(Dataset entries)
------------------------------------
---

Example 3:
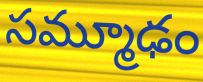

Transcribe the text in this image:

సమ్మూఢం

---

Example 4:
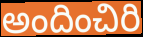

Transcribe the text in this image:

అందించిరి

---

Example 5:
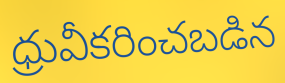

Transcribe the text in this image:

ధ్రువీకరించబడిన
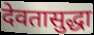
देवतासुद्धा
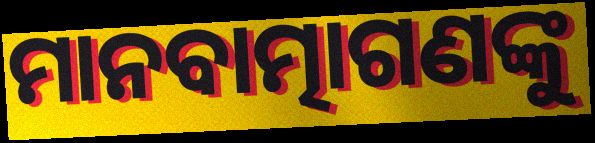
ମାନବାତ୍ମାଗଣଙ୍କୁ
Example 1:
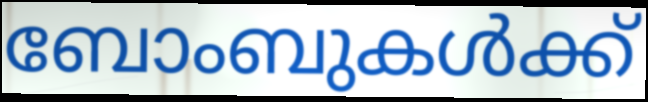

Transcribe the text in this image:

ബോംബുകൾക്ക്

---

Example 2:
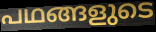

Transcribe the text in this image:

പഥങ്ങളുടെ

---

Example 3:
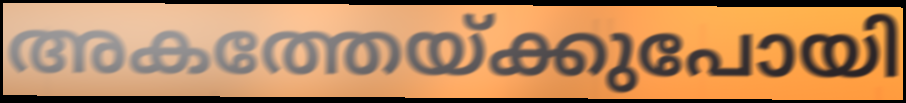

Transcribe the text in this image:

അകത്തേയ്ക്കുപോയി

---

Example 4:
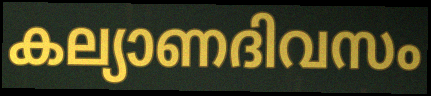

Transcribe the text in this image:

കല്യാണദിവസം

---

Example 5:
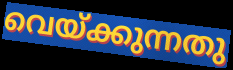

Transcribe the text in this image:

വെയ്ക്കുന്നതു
------------------------------------
**WORK INSTRUCTIONS:** Copy every record exactly as written, leaving out the pictures.

**RESULT OF THE TASK:**
---

Example 3:

Transcribe the text in this image:

సమ్మూఢం

---

Example 4:

Transcribe the text in this image:

అందించిరి

---

Example 5:

Transcribe the text in this image:

ధ్రువీకరించబడిన
देवतासुद्धा
ମାନବାତ୍ମାଗଣଙ୍କୁ
Example 1:

Transcribe the text in this image:

ബോംബുകൾക്ക്

---

Example 2:

Transcribe the text in this image:

പഥങ്ങളുടെ

---

Example 3:

Transcribe the text in this image:

അകത്തേയ്ക്കുപോയി

---

Example 4:

Transcribe the text in this image:

കല്യാണദിവസം

---

Example 5:

Transcribe the text in this image:

വെയ്ക്കുന്നതു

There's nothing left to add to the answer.